Clinical Implications
The American Association for the Study of Liver Diseases recommends that to prevent or improve NAFLD, patients should engage in 150 minutes of MPA at least 5 times per week or increase their activity level by more than 60 minutes per week.36 While the optimal duration and intensity of PA should be tailored to each patient’s preferences and physical abilities, the guidance document emphasizes encouraging patients to exercise as much as possible.36 Our findings offer supporting evidence that higher PA intensities sustained over the life course may reduce the risk of NAFLD. That is, meeting (ie, ≥75 minutes/week equivalent to 300 EU) or exceeding by twice as much (ie, ≥150 minutes/week equivalent to 600 EU) the current VPA guidelines were associated with a lower risk of NAFLD in middle age.
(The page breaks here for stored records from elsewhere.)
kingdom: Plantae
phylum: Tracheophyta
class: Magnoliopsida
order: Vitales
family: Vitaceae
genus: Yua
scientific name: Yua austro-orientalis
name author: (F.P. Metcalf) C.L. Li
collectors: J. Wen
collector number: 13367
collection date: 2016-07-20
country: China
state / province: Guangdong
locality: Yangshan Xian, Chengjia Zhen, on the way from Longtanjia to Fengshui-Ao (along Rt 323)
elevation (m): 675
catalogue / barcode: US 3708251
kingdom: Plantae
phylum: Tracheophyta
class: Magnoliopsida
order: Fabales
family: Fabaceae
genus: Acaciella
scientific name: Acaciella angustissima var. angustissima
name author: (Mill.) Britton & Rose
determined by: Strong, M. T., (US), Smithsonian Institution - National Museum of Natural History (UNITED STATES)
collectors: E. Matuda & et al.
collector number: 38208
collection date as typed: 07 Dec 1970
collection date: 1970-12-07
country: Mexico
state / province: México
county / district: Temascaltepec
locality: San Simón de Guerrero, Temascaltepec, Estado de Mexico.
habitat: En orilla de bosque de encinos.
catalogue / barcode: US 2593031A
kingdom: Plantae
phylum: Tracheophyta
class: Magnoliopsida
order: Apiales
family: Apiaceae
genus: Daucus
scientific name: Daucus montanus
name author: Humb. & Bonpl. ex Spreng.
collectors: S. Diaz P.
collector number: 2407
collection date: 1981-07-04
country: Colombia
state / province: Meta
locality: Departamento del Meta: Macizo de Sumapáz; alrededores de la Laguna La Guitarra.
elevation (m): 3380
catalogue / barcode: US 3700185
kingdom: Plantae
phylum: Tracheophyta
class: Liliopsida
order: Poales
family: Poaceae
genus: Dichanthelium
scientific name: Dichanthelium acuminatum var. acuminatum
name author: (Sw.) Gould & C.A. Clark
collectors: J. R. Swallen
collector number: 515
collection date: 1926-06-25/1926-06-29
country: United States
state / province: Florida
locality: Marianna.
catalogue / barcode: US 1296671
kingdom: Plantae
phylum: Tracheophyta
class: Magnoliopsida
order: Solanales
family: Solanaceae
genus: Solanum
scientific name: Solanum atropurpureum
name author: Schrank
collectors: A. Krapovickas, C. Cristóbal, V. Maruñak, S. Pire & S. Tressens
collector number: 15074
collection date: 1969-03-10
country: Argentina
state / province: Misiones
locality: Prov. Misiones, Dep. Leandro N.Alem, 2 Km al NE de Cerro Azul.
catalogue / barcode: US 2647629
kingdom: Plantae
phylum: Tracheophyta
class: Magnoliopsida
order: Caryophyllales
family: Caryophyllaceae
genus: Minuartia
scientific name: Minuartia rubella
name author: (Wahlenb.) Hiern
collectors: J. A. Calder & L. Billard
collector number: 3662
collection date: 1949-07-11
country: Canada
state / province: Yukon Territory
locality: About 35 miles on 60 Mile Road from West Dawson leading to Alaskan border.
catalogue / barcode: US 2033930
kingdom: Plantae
To best assist patients with NAFLD, clinicians must consider the complex interplay of individual factors and structural and social determinants of health that may affect patients’ ability to make lifestyle changes,37 such as lower socioeconomic status and access to safe places to be physically active (eg, green spaces, fitness facilities),38,39 and engage in advocacy work aimed at achieving equitable access to care and treatments for all patients. Given known socioeconomic, racial, and ethnic disparities in NAFLD prevalence,2,40 clinicians and researchers need to approach the prevention and treatment of NAFLD with a health equity lens,41 recognizing the root causes (structural racism) and the social determinants of health that contribute to these disparities.42 Treatment interventions must be feasible and accessible to all patients, particularly for those who are disproportionately affected by these disparities.
Limitations
Our findings should be interpreted in light of the study’s limitations. First, PA was assessed using a self-reported questionnaire, which is prone to measurement error (eg, recall bias) and social desirability bias. Second, because the CARDIA cohort recruited only Black and White participants, our results might not be generalizable to other racial and ethnic groups and populations with different sociodemographic characteristics, particularly those with the highest prevalence of NAFLD, such as Hispanic populations and those with low socioeconomic status.2,40 Future trials and population-based cohort studies should include proper representation of the populations that are most affected by NAFLD to help develop future guidelines that support equitable access to prevention and treatment of NAFLD for all patients.41 Third, our findings are unable to differentiate incident from prevalent NAFLD, as only a single assessment of NAFLD was evaluated. While it is unknown whether participants had NAFLD at baseline, CARDIA began in 1985 to 1986 before the rapid rise in obesity and diabetes prevalence when participants were at a mean age of 25 years, thus with a likely low overall prevalence of NAFLD at baseline. Additionally, we acknowledge the recent nomenclature shift from NAFLD to metabolic dysfunction–associated steatotic liver disease (MASLD).43 Although we used NAFLD criteria in our study, we believe that most of our participants would meet criteria for MASLD.44,45
Conclusions
This cohort study’s results suggest that individuals who met or exceeded the current 2018 Physical Activity Guidelines for Americans (ie, ≥75 minutes/week for moderate intensity and ≥150 minutes/week for vigorous intensity) from young to middle adulthood had a lower risk of NAFLD in middle age compared with those who engaged in less than the current recommendations. Targeted delivery of equitable prevention programs aimed at modifying lifestyle risk factors over the life course, particularly facilitating VPA, may be important to reduce NAFLD risk in midlife.